Clin Biochem. 2012 May;45(7-8):535-40. doi: 10.1016/j.clinbiochem.2012.02.012. Epub 2012 Feb 27.
To investigate the predictive value of cystatin C among patients diagnosed with non-ST-elevation acute coronary syndrome (nSTE-ACS).
Admission serum samples from 245 nSTE-ACS patients were measured with a novel cystatin C immunoassay based on a dry-reagent, double monoclonal design. Creatinine concentrations, estimated glomerular filtration rates (eGFR) and one-year follow-up data were available for these patients.
During the follow-up period, 34 (14%) of patients had myocardial infarction (MI) and 25 (11%) died. Increased serum cystatin C was an independent predictor of all-cause mortality and combined events (all-cause mortality and MI) after adjustment to non-biomarker baseline factors, hazard ratio (HR) 2.19 (per increase of 1 tertile; 95% Cl 1.28-3.78, p=0.0046) and 1.75 (1.22-2.51, p=0.0024), respectively. Corresponding values for eGFR were 2.56 (1.43-4.59, p=0.0016) and 1.76 (1.23-2.53, p=0.0022), respectively. Creatinine was not an independent predictor of endpoints (p>0.05).
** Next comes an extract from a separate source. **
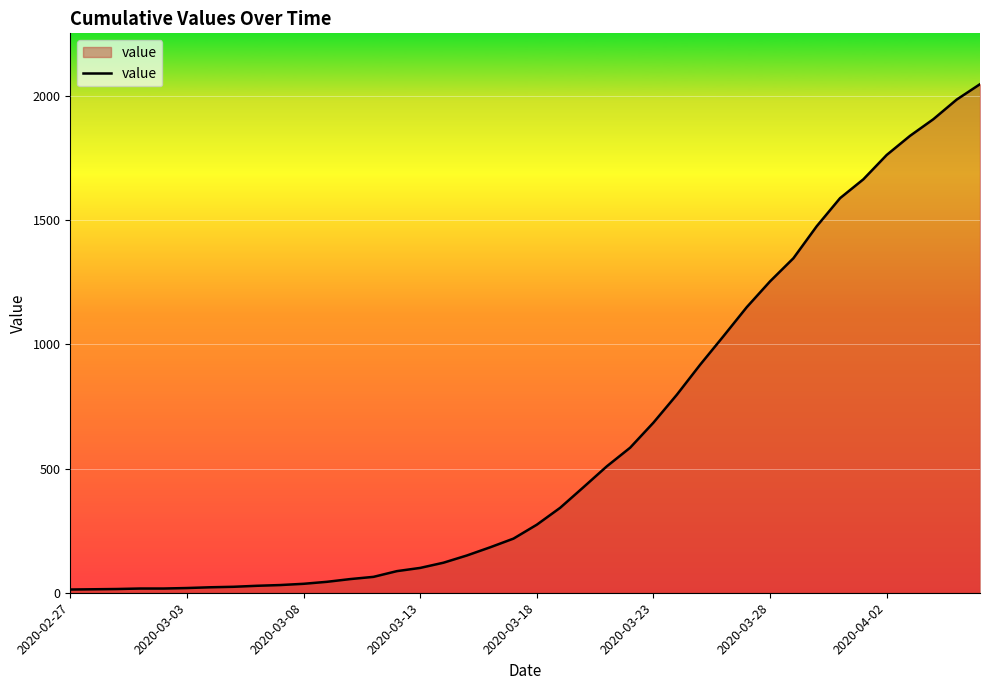

Does the chart have visible grid lines?

Yes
Cystatin C was associated with an increased risk of death and combined events in patients with nSTE-ACS.
研究胱抑素 C 对非 ST 段抬高型急性冠状动脉综合征(nSTE-ACS)患者的预测价值。
采用新型基于干试剂、双单克隆设计的胱抑素 C 免疫测定法,检测 245 名 nSTE-ACS 患者入院时的血清样本。这些患者有肌酐浓度、估算肾小球滤过率(eGFR)和一年随访数据。
在随访期间,34 名(14%)患者发生心肌梗死(MI),25 名(11%)患者死亡。校正非生物标志物基线因素后,血清胱抑素 C 升高是全因死亡率和复合事件(全因死亡率和 MI)的独立预测因素,风险比(HR)分别为 2.19(每增加 1 个 tertile;95%Cl 1.28-3.78,p=0.0046)和 1.75(1.22-2.51,p=0.0024)。eGFR 的相应值分别为 2.56(1.43-4.59,p=0.0016)和 1.76(1.23-2.53,p=0.0022)。肌酐不是终点的独立预测因素(p>0.05)。
胱抑素 C 与 nSTE-ACS 患者的死亡和复合事件风险增加相关。